In the task blueprint description below, what screens the prompt for PR tasks during context hydration?

Document excerpt
*-*-*
Each task follows a blueprint - a hybrid workflow that mixes deterministic steps (no LLM, predictable, cheap) with one agentic step (LLM-driven, flexible, expensive).

flowchart LR
    A[Admission] --> B[Context hydration]
    B --> C[Pre-flight checks]
    C --> D[Agent execution]
    D --> E[Finalization]
Loading
  1. Admission (deterministic) - The orchestrator validates the request, checks concurrency limits, and loads the repository's Blueprint configuration.
  2. Context hydration (deterministic) - The platform fetches external data (GitHub issue body, PR diff, review comments), loads memory from past tasks, and assembles the full prompt. For PR tasks, the prompt is screened through Bedrock Guardrails.
  3. Pre-flight checks (deterministic) - GitHub API reachability and repository access are verified. Doomed tasks fail fast with a clear reason before consuming compute.
  4. Agent execution (agentic) - The agent runs in an isolated compute environment: clone repo, create branch, edit code, commit, run tests, create PR. The orchestrator polls for completion without blocking.
  5. Finalization (deterministic) - The orchestrator infers the result (PR created or not), writes memory, updates task status, and releases concurrency.

The orchestrator and agent are deliberately separated. The orchestrator handles everything deterministic (cheap Lambda invocations); the agent handles everything that needs LLM reasoning (expensive compute + tokens). This separation provides reliability (crashed agents don't leave orphaned state), cost efficiency (bookkeeping doesn't burn tokens), security (the agent can't bypass platform invariants), and testability (deterministic steps are unit-tested without LLM calls).
*-*-*
Record set

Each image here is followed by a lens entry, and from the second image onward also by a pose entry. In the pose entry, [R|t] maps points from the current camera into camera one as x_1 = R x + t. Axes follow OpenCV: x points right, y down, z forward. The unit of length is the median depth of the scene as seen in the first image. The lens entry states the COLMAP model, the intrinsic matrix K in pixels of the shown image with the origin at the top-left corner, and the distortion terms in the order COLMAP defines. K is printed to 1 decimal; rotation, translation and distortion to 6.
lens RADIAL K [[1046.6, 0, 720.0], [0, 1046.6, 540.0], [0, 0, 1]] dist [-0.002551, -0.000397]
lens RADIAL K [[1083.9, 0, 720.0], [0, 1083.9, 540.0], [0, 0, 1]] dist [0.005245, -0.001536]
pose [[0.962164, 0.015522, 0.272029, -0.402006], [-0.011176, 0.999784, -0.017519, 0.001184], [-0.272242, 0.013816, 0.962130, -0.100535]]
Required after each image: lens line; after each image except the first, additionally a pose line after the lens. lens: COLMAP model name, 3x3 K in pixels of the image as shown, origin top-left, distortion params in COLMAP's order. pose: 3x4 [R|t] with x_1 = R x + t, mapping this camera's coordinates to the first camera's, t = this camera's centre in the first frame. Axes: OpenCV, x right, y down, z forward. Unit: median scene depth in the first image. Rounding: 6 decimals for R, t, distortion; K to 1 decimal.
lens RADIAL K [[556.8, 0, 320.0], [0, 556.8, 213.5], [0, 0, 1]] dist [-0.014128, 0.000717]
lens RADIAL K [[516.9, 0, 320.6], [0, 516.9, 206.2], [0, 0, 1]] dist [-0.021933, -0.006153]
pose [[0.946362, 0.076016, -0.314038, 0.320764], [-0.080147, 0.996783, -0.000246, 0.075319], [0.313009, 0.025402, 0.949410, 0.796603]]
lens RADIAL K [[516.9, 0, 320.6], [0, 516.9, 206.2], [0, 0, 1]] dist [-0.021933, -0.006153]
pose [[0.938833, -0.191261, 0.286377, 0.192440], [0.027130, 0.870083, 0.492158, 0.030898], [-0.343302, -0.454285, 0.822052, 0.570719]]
*-*-*
Answer space
Bedrock Guardrails